2nd Vice Minister of Culture, Sports and Tourism
- In office 20 December 2019 – 23 December 2020
- President: Moon Jae-in
- Prime Minister: Lee Nak-yeon Chung Sye-kyun
- Minister: Park Yang-woo
- Preceded by: Noh Tae-gang
- Succeeded by: Kim Jung-bae

Personal details
- Born: 1 September 1967 (age 59)
- Education: Yonsei University

= Choi Yun-hui =

South Korean swimmer (born 1967)

Choi Yun-hui (born 1 September 1967) is a South Korean swimmer who served as the 2nd Vice Minister of Culture, Sports and Tourism under President Moon Jae-in from 2019 to 2020. She is the first woman and second professional sports player to become deputy head of the Ministry or of its preceding agencies.
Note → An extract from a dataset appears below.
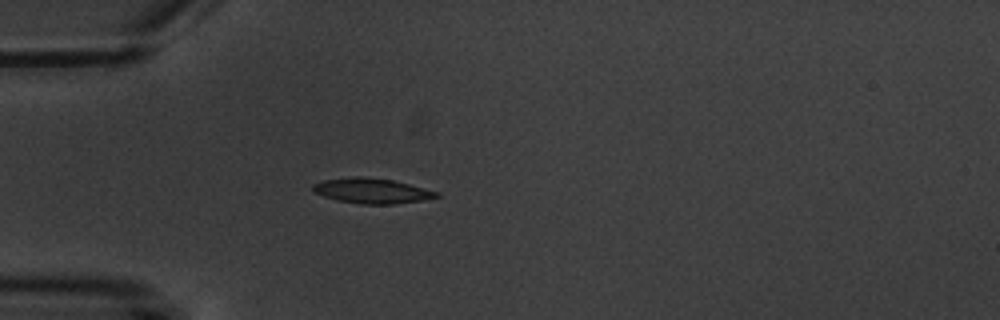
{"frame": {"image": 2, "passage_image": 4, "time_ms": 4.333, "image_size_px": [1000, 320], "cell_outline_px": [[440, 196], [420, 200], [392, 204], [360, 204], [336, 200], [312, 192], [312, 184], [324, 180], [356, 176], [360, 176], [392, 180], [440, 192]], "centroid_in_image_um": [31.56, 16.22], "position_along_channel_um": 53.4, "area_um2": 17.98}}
She competed in two events at the 1984 Summer Olympics.

Choi is the younger sister of Choi Yun-jung, who also competed internationally for South Korea in swimming. The two were nicknamed the "Seal Sisters", and were noted frequently for both breaking national backstroke records at the same time. Choi began learning to swim while in kindergarten through lessons at the YMCA. Both sisters attended Seoul National University Middle School, and represented their school in swimming at the national level. Following the 1984 Olympics, she won gold in the 100 m and 200 m backstroke at the 1986 Asian Games.

In 1987, she became the first South Korean model for the Japanese sports drink brand Pocari Sweat. In 2017, she was named the first ever woman to become board member of the Korean Sport & Olympic Committee.

Choi holds both a bachelor's and a master's degree from Yonsei University in physical education.